The challenges posed by spiraling inflation, higher energy costs, and hawkish monetary policy are affecting investor sentiment globally. This is not only triggering delayed decision-making but also weakening liquidity in international real estate markets.
However, the Middle East, in particular the GCC, is going against the current stand, as the region's relatively robust economic conditions have helped cement market confidence and enhance appetite for discounted investment opportunities abroad.
Fadi Moussalli, Executive Director, International Capital Coverage (ICC), said: “While the healthy momentum of global real estate investment by GCC’s state-owned entities and sovereign wealth funds will continue in the near-term, in all probability, they will proceed with caution and selectivity. Although oil prices have seen a partial reversal in recent months, they remain elevated in comparison to recent history and are unlikely to significantly impact investor confidence in the region.”
He added: “Therefore, the willingness of investors to take advantage of discounted buying opportunities will continue to emerge in the face of the uncertain economic outlook in Europe and the US and moderated competition in bidding.”

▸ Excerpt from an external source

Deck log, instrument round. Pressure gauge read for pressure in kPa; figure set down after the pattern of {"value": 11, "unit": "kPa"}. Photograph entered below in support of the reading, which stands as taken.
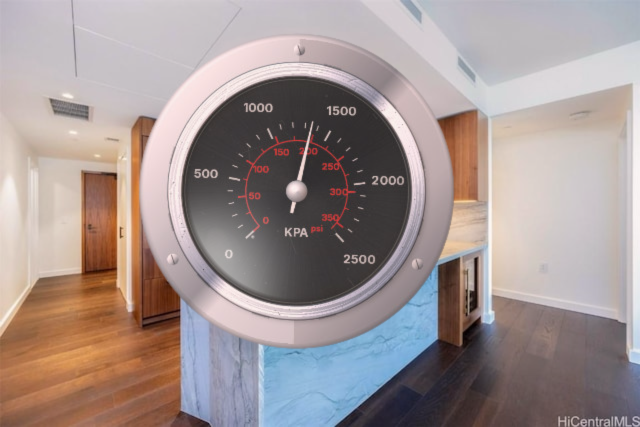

Moving forward, shifts to portfolio strategies in favour of new economic sectors are anticipated. While the office and hotel sectors have governed preferences in the past in cities such as London, Paris, and New York, there has been a shift to higher-growth sectors such as living and logistics.
Within the evolving real estate investment landscape in the region, investment platforms continue to be a major source of outbound capital from the Middle East, and many of these groups are underweight in real estate and under pressure to identify opportunities to deploy capital.
The recent rising interest rate environment has led them to re-evaluate tactics with a greater emphasis on educating their investors and venturing into new geographies, sectors, and throughout the capital stack. There is likely to be a deeper focus on M&A and strategic partnerships.